Goal.
Quote all of the lines below word for word.
+++ Stored data +++
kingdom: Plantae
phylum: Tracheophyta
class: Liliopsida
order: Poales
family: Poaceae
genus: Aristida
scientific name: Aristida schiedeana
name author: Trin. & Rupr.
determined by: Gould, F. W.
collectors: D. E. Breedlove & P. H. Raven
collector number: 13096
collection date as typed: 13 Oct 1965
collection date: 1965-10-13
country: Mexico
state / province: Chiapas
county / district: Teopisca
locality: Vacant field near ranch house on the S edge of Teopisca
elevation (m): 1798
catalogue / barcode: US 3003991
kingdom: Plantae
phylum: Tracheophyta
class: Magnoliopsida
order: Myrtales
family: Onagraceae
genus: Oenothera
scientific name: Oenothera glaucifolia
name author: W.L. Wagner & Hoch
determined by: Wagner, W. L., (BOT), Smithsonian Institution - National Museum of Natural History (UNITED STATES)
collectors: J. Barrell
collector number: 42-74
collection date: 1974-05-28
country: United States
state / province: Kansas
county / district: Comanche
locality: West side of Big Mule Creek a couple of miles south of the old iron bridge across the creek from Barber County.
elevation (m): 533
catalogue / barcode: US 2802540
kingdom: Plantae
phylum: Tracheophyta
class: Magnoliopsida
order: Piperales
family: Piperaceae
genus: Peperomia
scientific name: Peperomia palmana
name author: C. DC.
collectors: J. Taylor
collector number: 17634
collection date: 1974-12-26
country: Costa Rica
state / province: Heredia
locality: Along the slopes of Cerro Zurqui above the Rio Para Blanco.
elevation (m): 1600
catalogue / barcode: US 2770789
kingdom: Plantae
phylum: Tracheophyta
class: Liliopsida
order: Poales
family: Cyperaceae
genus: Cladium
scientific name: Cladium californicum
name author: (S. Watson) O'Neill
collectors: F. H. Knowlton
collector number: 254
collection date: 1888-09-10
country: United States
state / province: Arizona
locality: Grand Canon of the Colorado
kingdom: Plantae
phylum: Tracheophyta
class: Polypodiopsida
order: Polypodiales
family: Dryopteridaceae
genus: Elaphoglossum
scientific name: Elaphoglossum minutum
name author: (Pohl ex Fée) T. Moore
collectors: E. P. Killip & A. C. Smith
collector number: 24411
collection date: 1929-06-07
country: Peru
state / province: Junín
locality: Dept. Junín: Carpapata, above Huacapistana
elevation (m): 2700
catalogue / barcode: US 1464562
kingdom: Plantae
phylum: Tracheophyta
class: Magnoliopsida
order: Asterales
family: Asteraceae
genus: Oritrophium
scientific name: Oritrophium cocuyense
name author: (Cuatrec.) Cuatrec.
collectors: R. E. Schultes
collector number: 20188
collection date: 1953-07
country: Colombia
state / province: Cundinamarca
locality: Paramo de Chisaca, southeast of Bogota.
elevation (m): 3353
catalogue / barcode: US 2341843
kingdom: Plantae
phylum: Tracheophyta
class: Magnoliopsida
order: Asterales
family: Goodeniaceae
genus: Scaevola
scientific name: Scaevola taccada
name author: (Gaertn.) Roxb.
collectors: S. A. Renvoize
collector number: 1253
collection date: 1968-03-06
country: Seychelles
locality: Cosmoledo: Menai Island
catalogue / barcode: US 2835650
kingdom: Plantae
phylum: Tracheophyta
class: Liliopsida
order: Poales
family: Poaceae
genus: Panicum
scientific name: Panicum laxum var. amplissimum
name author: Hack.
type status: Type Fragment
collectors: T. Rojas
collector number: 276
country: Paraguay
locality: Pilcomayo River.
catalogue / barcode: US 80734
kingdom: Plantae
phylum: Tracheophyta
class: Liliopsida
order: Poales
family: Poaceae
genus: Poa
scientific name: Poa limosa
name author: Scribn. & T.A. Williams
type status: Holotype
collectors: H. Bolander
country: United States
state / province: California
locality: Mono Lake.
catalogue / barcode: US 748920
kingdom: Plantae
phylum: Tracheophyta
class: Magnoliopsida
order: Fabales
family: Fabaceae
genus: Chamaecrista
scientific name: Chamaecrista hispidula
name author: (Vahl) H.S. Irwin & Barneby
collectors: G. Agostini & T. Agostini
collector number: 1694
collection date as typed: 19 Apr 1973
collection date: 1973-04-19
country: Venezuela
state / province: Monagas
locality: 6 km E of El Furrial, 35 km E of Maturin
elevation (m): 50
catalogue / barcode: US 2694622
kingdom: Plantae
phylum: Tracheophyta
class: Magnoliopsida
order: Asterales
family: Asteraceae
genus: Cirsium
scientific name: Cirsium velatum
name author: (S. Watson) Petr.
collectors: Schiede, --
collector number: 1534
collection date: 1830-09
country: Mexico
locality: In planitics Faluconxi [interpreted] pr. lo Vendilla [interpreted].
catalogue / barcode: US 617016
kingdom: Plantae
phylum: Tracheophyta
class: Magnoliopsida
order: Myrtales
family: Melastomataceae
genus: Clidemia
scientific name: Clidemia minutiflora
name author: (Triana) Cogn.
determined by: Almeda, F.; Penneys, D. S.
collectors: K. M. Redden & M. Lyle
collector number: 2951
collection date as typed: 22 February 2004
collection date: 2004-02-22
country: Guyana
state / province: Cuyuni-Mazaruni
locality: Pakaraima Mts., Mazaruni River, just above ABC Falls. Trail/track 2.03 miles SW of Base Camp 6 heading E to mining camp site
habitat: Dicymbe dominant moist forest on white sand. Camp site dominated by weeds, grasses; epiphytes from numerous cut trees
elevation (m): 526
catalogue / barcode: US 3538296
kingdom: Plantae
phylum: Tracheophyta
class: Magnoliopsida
+++
Exercise solution.
kingdom: Plantae
phylum: Tracheophyta
class: Liliopsida
order: Poales
family: Poaceae
genus: Aristida
scientific name: Aristida schiedeana
name author: Trin. & Rupr.
determined by: Gould, F. W.
collectors: D. E. Breedlove & P. H. Raven
collector number: 13096
collection date as typed: 13 Oct 1965
collection date: 1965-10-13
country: Mexico
state / province: Chiapas
county / district: Teopisca
locality: Vacant field near ranch house on the S edge of Teopisca
elevation (m): 1798
catalogue / barcode: US 3003991
kingdom: Plantae
phylum: Tracheophyta
class: Magnoliopsida
order: Myrtales
family: Onagraceae
genus: Oenothera
scientific name: Oenothera glaucifolia
name author: W.L. Wagner & Hoch
determined by: Wagner, W. L., (BOT), Smithsonian Institution - National Museum of Natural History (UNITED STATES)
collectors: J. Barrell
collector number: 42-74
collection date: 1974-05-28
country: United States
state / province: Kansas
county / district: Comanche
locality: West side of Big Mule Creek a couple of miles south of the old iron bridge across the creek from Barber County.
elevation (m): 533
catalogue / barcode: US 2802540
kingdom: Plantae
phylum: Tracheophyta
class: Magnoliopsida
order: Piperales
family: Piperaceae
genus: Peperomia
scientific name: Peperomia palmana
name author: C. DC.
collectors: J. Taylor
collector number: 17634
collection date: 1974-12-26
country: Costa Rica
state / province: Heredia
locality: Along the slopes of Cerro Zurqui above the Rio Para Blanco.
elevation (m): 1600
catalogue / barcode: US 2770789
kingdom: Plantae
phylum: Tracheophyta
class: Liliopsida
order: Poales
family: Cyperaceae
genus: Cladium
scientific name: Cladium californicum
name author: (S. Watson) O'Neill
collectors: F. H. Knowlton
collector number: 254
collection date: 1888-09-10
country: United States
state / province: Arizona
locality: Grand Canon of the Colorado
kingdom: Plantae
phylum: Tracheophyta
class: Polypodiopsida
order: Polypodiales
family: Dryopteridaceae
genus: Elaphoglossum
scientific name: Elaphoglossum minutum
name author: (Pohl ex Fée) T. Moore
collectors: E. P. Killip & A. C. Smith
collector number: 24411
collection date: 1929-06-07
country: Peru
state / province: Junín
locality: Dept. Junín: Carpapata, above Huacapistana
elevation (m): 2700
catalogue / barcode: US 1464562
kingdom: Plantae
phylum: Tracheophyta
class: Magnoliopsida
order: Asterales
family: Asteraceae
genus: Oritrophium
scientific name: Oritrophium cocuyense
name author: (Cuatrec.) Cuatrec.
collectors: R. E. Schultes
collector number: 20188
collection date: 1953-07
country: Colombia
state / province: Cundinamarca
locality: Paramo de Chisaca, southeast of Bogota.
elevation (m): 3353
catalogue / barcode: US 2341843
kingdom: Plantae
phylum: Tracheophyta
class: Magnoliopsida
order: Asterales
family: Goodeniaceae
genus: Scaevola
scientific name: Scaevola taccada
name author: (Gaertn.) Roxb.
collectors: S. A. Renvoize
collector number: 1253
collection date: 1968-03-06
country: Seychelles
locality: Cosmoledo: Menai Island
catalogue / barcode: US 2835650
kingdom: Plantae
phylum: Tracheophyta
class: Liliopsida
order: Poales
family: Poaceae
genus: Panicum
scientific name: Panicum laxum var. amplissimum
name author: Hack.
type status: Type Fragment
collectors: T. Rojas
collector number: 276
country: Paraguay
locality: Pilcomayo River.
catalogue / barcode: US 80734
kingdom: Plantae
phylum: Tracheophyta
class: Liliopsida
order: Poales
family: Poaceae
genus: Poa
scientific name: Poa limosa
name author: Scribn. & T.A. Williams
type status: Holotype
collectors: H. Bolander
country: United States
state / province: California
locality: Mono Lake.
catalogue / barcode: US 748920
kingdom: Plantae
phylum: Tracheophyta
class: Magnoliopsida
order: Fabales
family: Fabaceae
genus: Chamaecrista
scientific name: Chamaecrista hispidula
name author: (Vahl) H.S. Irwin & Barneby
collectors: G. Agostini & T. Agostini
collector number: 1694
collection date as typed: 19 Apr 1973
collection date: 1973-04-19
country: Venezuela
state / province: Monagas
locality: 6 km E of El Furrial, 35 km E of Maturin
elevation (m): 50
catalogue / barcode: US 2694622
kingdom: Plantae
phylum: Tracheophyta
class: Magnoliopsida
order: Asterales
family: Asteraceae
genus: Cirsium
scientific name: Cirsium velatum
name author: (S. Watson) Petr.
collectors: Schiede, --
collector number: 1534
collection date: 1830-09
country: Mexico
locality: In planitics Faluconxi [interpreted] pr. lo Vendilla [interpreted].
catalogue / barcode: US 617016
kingdom: Plantae
phylum: Tracheophyta
class: Magnoliopsida
order: Myrtales
family: Melastomataceae
genus: Clidemia
scientific name: Clidemia minutiflora
name author: (Triana) Cogn.
determined by: Almeda, F.; Penneys, D. S.
collectors: K. M. Redden & M. Lyle
collector number: 2951
collection date as typed: 22 February 2004
collection date: 2004-02-22
country: Guyana
state / province: Cuyuni-Mazaruni
locality: Pakaraima Mts., Mazaruni River, just above ABC Falls. Trail/track 2.03 miles SW of Base Camp 6 heading E to mining camp site
habitat: Dicymbe dominant moist forest on white sand. Camp site dominated by weeds, grasses; epiphytes from numerous cut trees
elevation (m): 526
catalogue / barcode: US 3538296
kingdom: Plantae
phylum: Tracheophyta
class: Magnoliopsida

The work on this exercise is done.